Please retype the records below exactly, leaving out any pictures.

┄┄┄┄┄┄┄┄┄┄┄┄┄┄┄┄┄┄┄┄

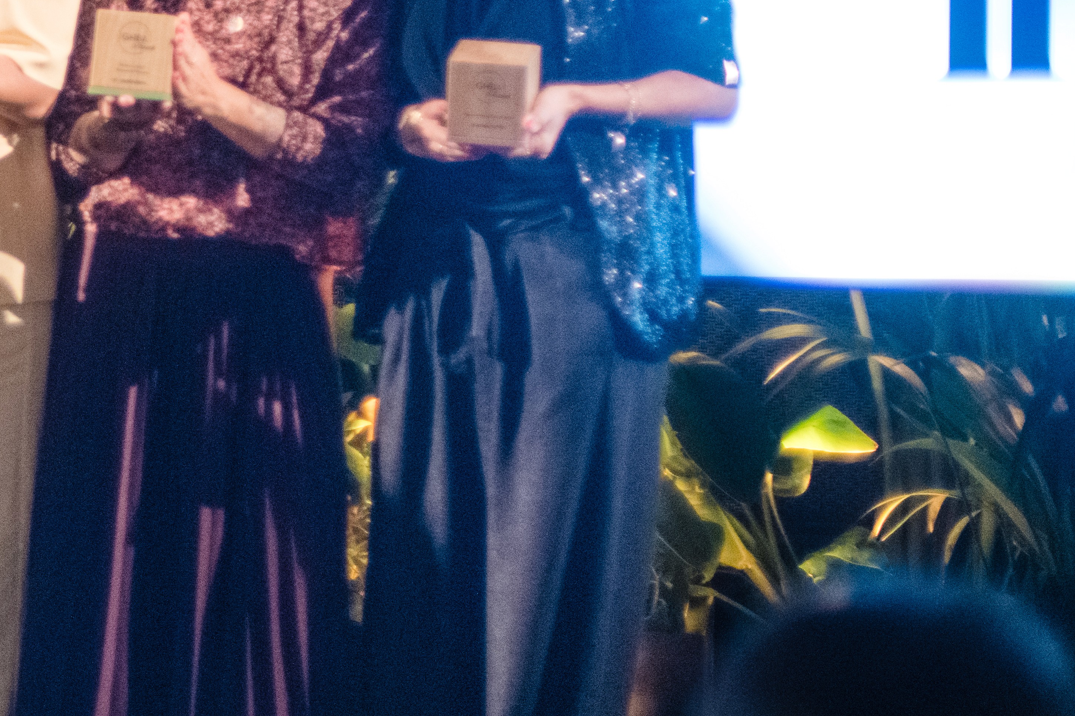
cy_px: 163
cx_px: -361
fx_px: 4240
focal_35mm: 142
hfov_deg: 13.8
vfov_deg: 9.6
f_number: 2
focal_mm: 50
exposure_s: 1/250
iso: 2200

┄┄┄┄┄┄┄┄┄┄┄┄┄┄┄┄┄┄┄┄

Response area.
cy_px: 163
cx_px: -361
fx_px: 4240
focal_35mm: 142
hfov_deg: 13.8
vfov_deg: 9.6
f_number: 2
focal_mm: 50
exposure_s: 1/250
iso: 2200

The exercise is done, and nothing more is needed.